Why They Call It Quilting
May 30, 2006
Hope you’re having a Grand Time viewing the canyon. I would imagine there is some interesting wildlife to be seen out there. Slithering, creeping, crawling, man-eating–the whole Circle of Life. Me, I’ve been dealing with the typical fauna of Lawn Guyland. Oh sure, sometimes they get a little crabby, but they’re harmless, really. I’m guessing that if the cee-ment wigwams were a challenge for the Swiss Family Shayne, the Grand Canyon is every bit as thrill-filled. I hope you make it out in one piece. Four pieces. Whatever–the same way you went in!
That’s All Over Now
For a second there last week, I thought that maybe quilting was The New Knitting. I considered how to go about sucking you, my co-bloguette, into the vortex. “Mason-Dixon Quilting”: doesn’t that have a nice ring to it? Wouldn’t it give us just LOADS to talk about? Seeing as how we don’t know how to DO it?
Over the weekend, the plan was to practice up on the “quilting” in quilting. You know, the part where you make a sandwich out of the patchwork you had so much fun making, the batting that you felt proud to ask for in the fabric store (all-cotton, the thinnest kind, by order of Denyse herself), and the backing that is sort of just a piece of fabric or maybe 2 pieces of fabric, and you sew these 3 layers together with sharp, tiny needles (so sharp! so tiny!) and the smallest stitches you can muster? In a more or less decorative way?

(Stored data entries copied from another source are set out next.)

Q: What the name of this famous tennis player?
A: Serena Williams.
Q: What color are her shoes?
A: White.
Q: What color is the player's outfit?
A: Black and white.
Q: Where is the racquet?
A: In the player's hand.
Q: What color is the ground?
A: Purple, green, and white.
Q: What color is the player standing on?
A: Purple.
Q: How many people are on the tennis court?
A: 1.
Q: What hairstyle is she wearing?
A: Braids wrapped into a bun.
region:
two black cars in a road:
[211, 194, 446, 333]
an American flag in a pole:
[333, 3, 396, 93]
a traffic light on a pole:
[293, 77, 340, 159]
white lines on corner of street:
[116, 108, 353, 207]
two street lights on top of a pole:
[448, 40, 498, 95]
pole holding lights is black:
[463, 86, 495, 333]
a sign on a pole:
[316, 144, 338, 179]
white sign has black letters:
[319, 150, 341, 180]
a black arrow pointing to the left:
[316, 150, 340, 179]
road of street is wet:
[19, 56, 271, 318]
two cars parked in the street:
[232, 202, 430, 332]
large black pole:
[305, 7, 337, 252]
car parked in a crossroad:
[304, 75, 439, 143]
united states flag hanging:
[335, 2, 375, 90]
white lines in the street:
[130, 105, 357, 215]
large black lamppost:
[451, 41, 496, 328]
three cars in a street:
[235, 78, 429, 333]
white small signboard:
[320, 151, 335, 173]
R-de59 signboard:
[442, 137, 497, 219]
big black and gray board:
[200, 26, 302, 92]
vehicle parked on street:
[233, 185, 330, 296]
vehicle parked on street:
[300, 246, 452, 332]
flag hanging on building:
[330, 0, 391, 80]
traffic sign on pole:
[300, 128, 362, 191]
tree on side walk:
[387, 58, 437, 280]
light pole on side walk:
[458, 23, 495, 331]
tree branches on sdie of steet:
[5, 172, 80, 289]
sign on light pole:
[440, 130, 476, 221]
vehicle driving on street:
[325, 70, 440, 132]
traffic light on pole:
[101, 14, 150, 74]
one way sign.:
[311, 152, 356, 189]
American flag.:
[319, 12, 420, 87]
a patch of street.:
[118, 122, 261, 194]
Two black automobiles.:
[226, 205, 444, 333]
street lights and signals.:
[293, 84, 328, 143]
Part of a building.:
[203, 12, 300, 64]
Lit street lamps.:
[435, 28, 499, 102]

So here we have the Practice Item. A little patchwork pillow cover. The 9 main patches are from Denyse Schmidt Flea Market Fancy collection, log cabinned with a strip of orange Heather Ross (‘Fireflies’–isn’t it the best orange?) and a cool Japanese import (from Purl Patchwork, the store that makes you buy fabric, whether you sew or not–it is not about USING the fabric, it is about HAVING the fabric).
You are always telling me that with the right tools, you can do anything. One thing I’m considering is to buy every single tool on the fascinating Gizmo Wall at Purl Patchwork, and teach myself to quilt by figuring out how to use each one. In the short term, though, I bought:
1. A Clover ‘air-erasable’ pen to mark out my quilting lines (my lines formed SQUARES–who knew?)
2. Quilter’s Safety Pins. Guess what: they’re safety pins–I understand how they function!
3. Super tiny needles (I don’t know why, but I expected hand-quilting needles to be long and scary-looking. In fact, they are very short– and scary looking.)
4. Cotton quilting thread. I love this stuff. It’s ultra smooth and thin, but it has BODY. Somebody (hint, hint) ought to try it for making Scribble Lace.
So I marked out my lines with my Air-Erasable pen. Apparently, my air is very potent, because within only a few hours, it started to erase itself. By which I mean, the lines were disappearing faster than I could quilt them. Now admittedly I am not the world’s fastest hand-quilter, but I would like a little more time. I think I need a different product. Do regular No. 2 pencils work for this?
Then I pin-basted the layers together. It was starting to dawn on me that this was going to be Fiddly, this hand-quilting thing.
I started quilting, using the ‘rocker’ method of loading 3 stitches on the tiny needle before pulling the thread through the fabric. One of the things Denyse Schmidt says in her book is this:
Holding one hand beneath the work and using the hand with the thimble to stitch, insert the needle down through the Quilt Top just far enough so you feel the point of the needle with one of your fingers underneath. Catch the fabric of the Quilt Back and pass the needle back up through the Quilt Top, USING THE FINGER UNDERNEATH TO PUSH THE QUILT UP SLIGHTLY AT THE STITCH.
No WAY, I thought. This woman actually expects me to stick my hand underneath the work, right where I am poking this tiny sharp needle, and use that hand to guide fabric onto a tiny sharp needle, which I CANNOT SEE? Is she some kind of a sadist who wants me to poke my poor fingers into bloody stumps? By which I mean, I was skeptical about my ability to do this maneuver.
But such is my respect for the great DS, that I tried it. And as I tried it, I had that feeling some people have described feeling when they spin for the first time. The “I Have Done This Before” feeling. I tell you, I got a chill. My hands knew how to do it. Insert scary music here!
So, in a past life I may have quilted, but I don’t think the Past Me really enjoyed it that much. It takes a long time. There is a fair amount of knotting threads and threading needles, and needles coming unthreaded and knots coming unknotted. I’m not sure it’s worth it to me. Machine quilting has the allure of … the machine! And I am, so far, attracted to quilting for the playing-with-fabric, not for the handwork, much as I admire it.
I did knit this past weekend, by the way. On my knitted version of Whatta Buncha! So it was all DS, all the time for 3 whole days. When not going ‘ew’ at the steady stream of hermit crabs presented for my inspection.